___ Records supplied

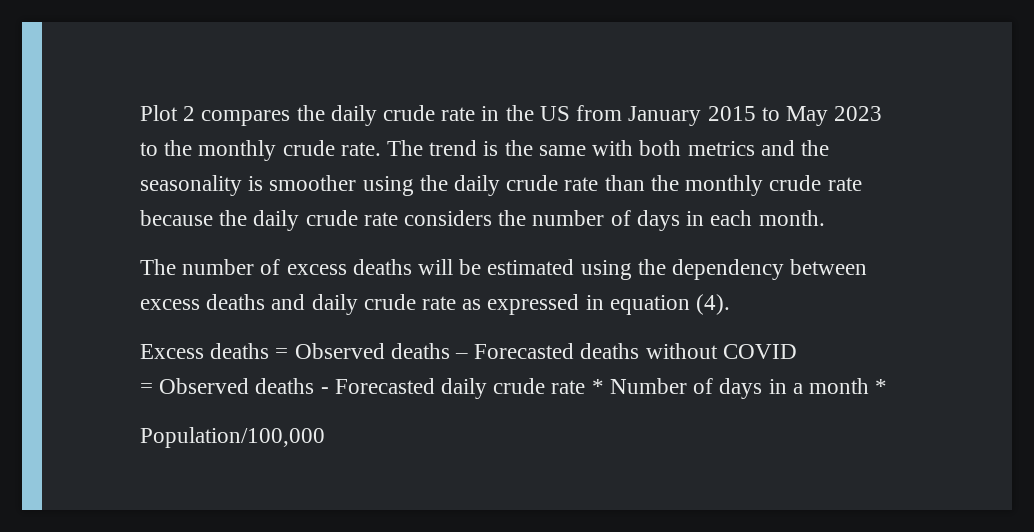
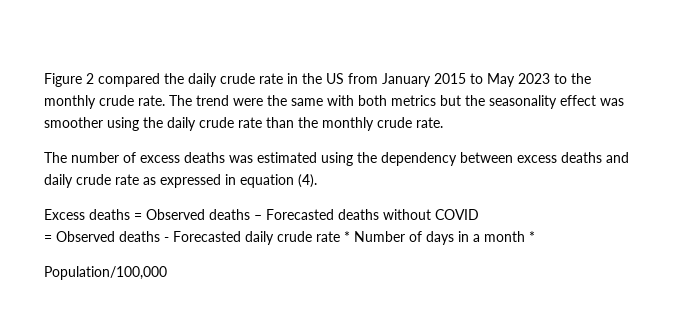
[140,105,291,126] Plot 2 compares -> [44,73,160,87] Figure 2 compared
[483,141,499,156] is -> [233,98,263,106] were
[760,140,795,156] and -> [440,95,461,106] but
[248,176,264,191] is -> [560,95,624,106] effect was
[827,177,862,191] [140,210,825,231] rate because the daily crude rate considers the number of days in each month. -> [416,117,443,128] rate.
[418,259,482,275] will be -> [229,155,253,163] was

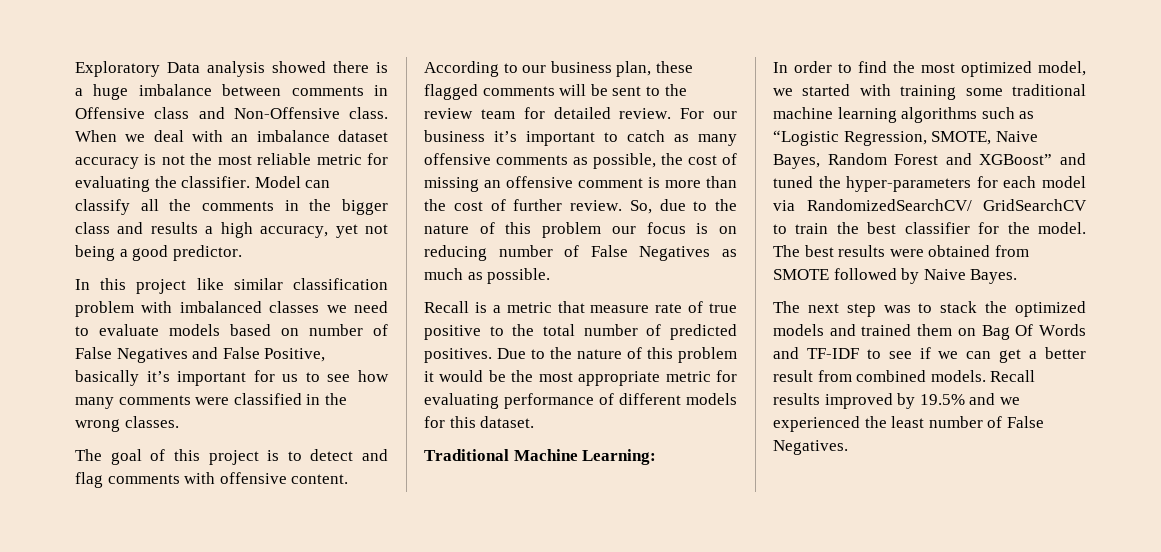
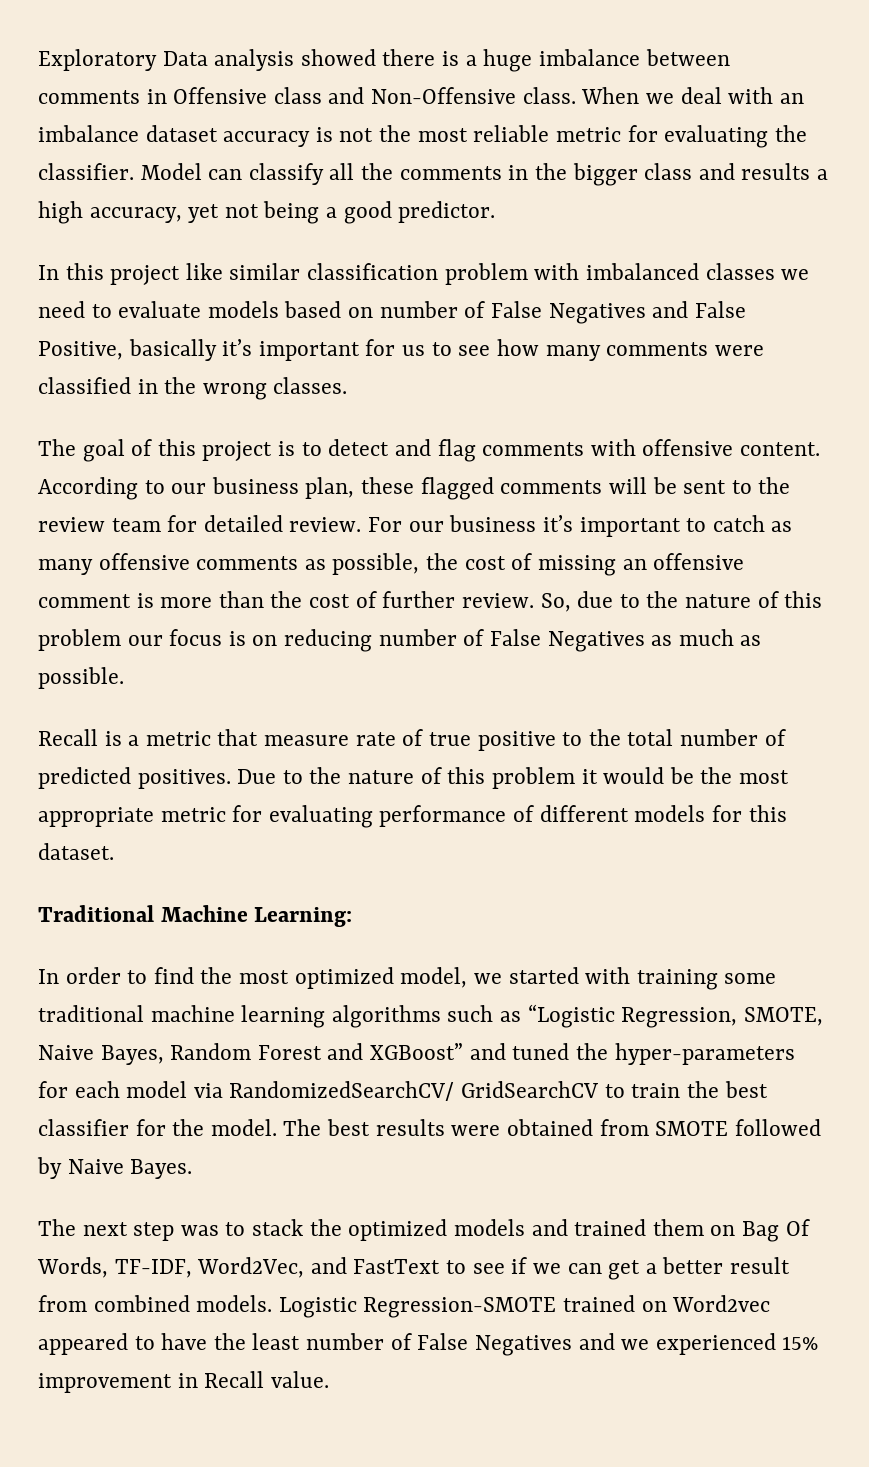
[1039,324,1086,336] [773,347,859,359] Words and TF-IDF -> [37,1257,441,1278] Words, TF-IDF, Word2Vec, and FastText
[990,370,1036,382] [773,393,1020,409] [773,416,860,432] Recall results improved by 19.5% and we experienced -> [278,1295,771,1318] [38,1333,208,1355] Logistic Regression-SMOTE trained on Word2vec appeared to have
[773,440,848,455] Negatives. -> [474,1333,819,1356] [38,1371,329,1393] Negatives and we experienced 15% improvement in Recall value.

______

Task goal: Please give back an exact copy of the entries above from their first line through the line containing "[248,176,264,191] is ->", leaving the pictures aside.

Answer to the exercise:
[140,105,291,126] Plot 2 compares -> [44,73,160,87] Figure 2 compared
[483,141,499,156] is -> [233,98,263,106] were
[760,140,795,156] and -> [440,95,461,106] but
[248,176,264,191] is -> [560,95,624,106] effect was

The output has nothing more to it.